Women and men seem to rarely wear shorts despite hot, humid weather.

It is maddening to be on the other side of such a critical situation. SO hard to get info. Hurry and wait, hurry and wait and hope that the MD or social worker doesn't come to speak with you when you are in the bathroom-they will leave again.

On most of the 1st floor of the hospital-where cafeteria, places to sit etc are-there is often no cell phone reception. So if you are called by staff on the cell phone you are clutching-you won't get the call. But you have no way of knowing that until it is too late and your crazed trying to get a hold of the MD.

Tuesday, July 07, 2009

Life on July 5th

In the past few days a long time friend of mine had a stroke while out of the country and was flown to Miami and has had emergency brain surgery. Tanya was like a second Mom to me when I was growing up. I have known her since I was 7. She bought me my 1st car, took me on a road trip to MI and back one summer, she took me on my 1st trip to Europe and she flew to Madison with me to settle for graduate school there. There are many other wonderful things she did for my friends, Mom and I. With marriage and kids and ALL we have grown apart, but talk or see each other a couple times a year. She comes up every Christmas because we have spent some (or all) of every Christmas together for the last 30 years. While she has many friends, she has no blood-family. Her friends are her family. I get that. Outside of my husband and 2 kids, the same is true for me.
Years ago I told Tanya to put me down as medical durable power of attorney. I am one of 3 listed. One of the others a dear friend of mine, Andrea, who has known Tanya for ages as well. She is brilliant, organized, concise and can solve her way out of a box in 30 seconds with her hands and feet tied behind her back. I worked in hospitals forever and Andrea and I joke in a serious way-I do hospitals, emergencies and touchy-feely well. Our skill sets are totally opposite. We think Tanya was on to that when she put us both down. The other person listed is Chessa, who lives in Co. While I had never spoken to Chessa until a few days ago-I know Tanya adores her and her family. I can understand that- she seems to be a combination of both Andrea and I.
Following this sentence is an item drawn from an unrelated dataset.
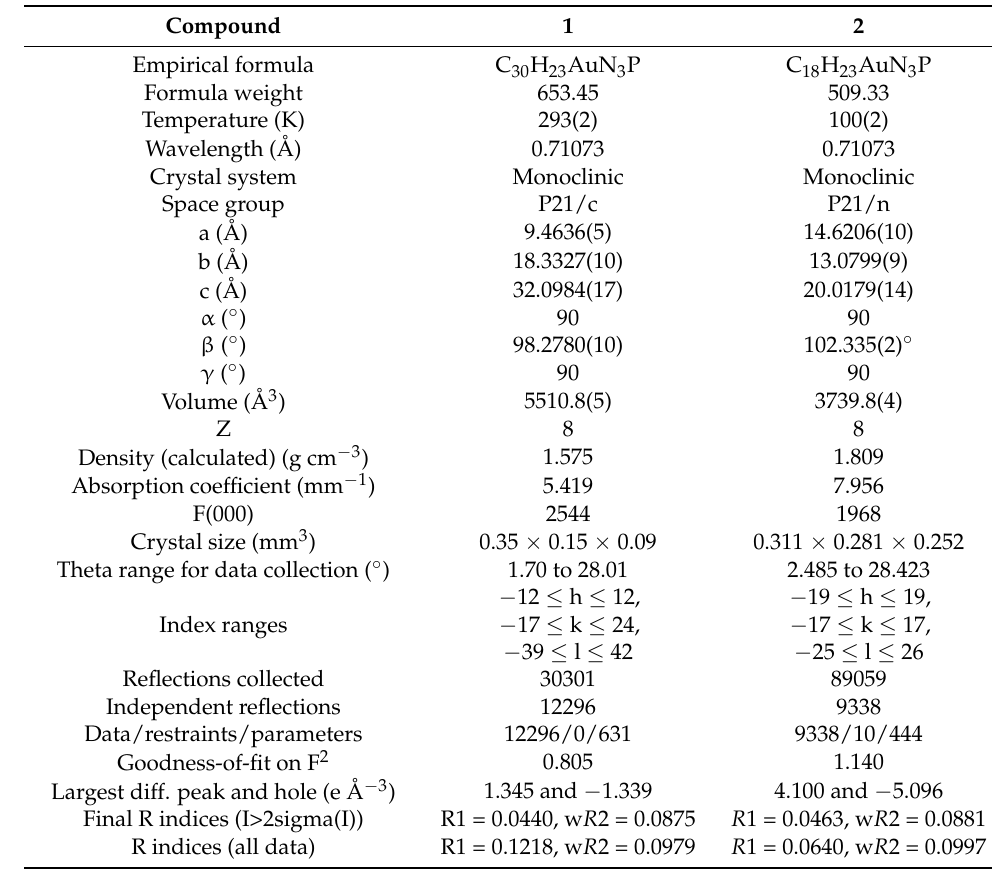
Table 4. Crystal data and structure refinement for 1 and 2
What is funny is that I cannot remember the last time I left the state. (Oh yeah-I went to Seattle with Squid and Jennyalice to do a book reading and I got to visit my friend Kelli.) I do not recall traveling to and being in a strange city alone. This is big for me. Especially since being by myself often means “alone” or “lonely” to me. Tanya is currently in ICU and is evidently “alert” at times per the RN, but is medically sedated. So while I will see her-she will not be a companion to me. Of course I am not going there for that. But I am curious how it will be for me to be gone from 9 pm Sunday to noon on Fri and not be with anyone.
This will be a time in which I am able to help Tanya and a time that I will be able to culture pieces of my heart, mind and soul.
Time to board the plane 10:20 pm Sun July 5th. Red eye to Miami.